- _DESCRIPTION OF THE TASK_
How many lines in the records contain the word "Einstellungen"? Reply with the number alone.

- _MATERIAL FOR THIS EXERCISE_

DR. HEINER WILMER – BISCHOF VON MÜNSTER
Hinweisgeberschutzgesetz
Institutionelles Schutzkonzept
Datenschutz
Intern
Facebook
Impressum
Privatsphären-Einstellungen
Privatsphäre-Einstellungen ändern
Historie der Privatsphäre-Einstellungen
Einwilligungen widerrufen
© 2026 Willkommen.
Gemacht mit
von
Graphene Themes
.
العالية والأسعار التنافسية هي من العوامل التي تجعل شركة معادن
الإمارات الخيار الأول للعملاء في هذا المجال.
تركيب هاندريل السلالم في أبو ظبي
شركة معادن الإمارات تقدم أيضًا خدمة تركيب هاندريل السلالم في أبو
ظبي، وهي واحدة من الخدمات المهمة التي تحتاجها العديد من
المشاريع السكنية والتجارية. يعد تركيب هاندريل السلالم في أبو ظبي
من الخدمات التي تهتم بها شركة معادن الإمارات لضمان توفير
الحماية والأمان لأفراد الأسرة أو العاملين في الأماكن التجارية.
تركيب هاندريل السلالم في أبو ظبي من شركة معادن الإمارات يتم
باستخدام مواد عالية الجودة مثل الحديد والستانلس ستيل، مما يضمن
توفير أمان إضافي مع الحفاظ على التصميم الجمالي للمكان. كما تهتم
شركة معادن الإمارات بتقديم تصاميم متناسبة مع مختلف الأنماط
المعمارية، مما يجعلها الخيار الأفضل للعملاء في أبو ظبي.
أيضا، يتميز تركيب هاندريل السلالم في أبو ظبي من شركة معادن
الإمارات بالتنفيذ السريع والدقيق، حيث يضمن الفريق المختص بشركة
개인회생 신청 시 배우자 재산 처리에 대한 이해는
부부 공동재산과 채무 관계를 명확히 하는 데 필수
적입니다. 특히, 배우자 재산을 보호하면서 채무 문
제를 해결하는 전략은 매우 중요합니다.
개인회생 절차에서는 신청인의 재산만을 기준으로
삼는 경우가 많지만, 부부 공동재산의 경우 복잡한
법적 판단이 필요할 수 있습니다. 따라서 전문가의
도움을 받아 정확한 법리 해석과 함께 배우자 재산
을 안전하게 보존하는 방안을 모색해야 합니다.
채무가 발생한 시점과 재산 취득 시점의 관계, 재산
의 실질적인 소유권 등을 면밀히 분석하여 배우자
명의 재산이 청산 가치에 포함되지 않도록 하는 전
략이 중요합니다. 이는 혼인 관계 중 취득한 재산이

- _ANSWER TO THIS PROBLEM_
3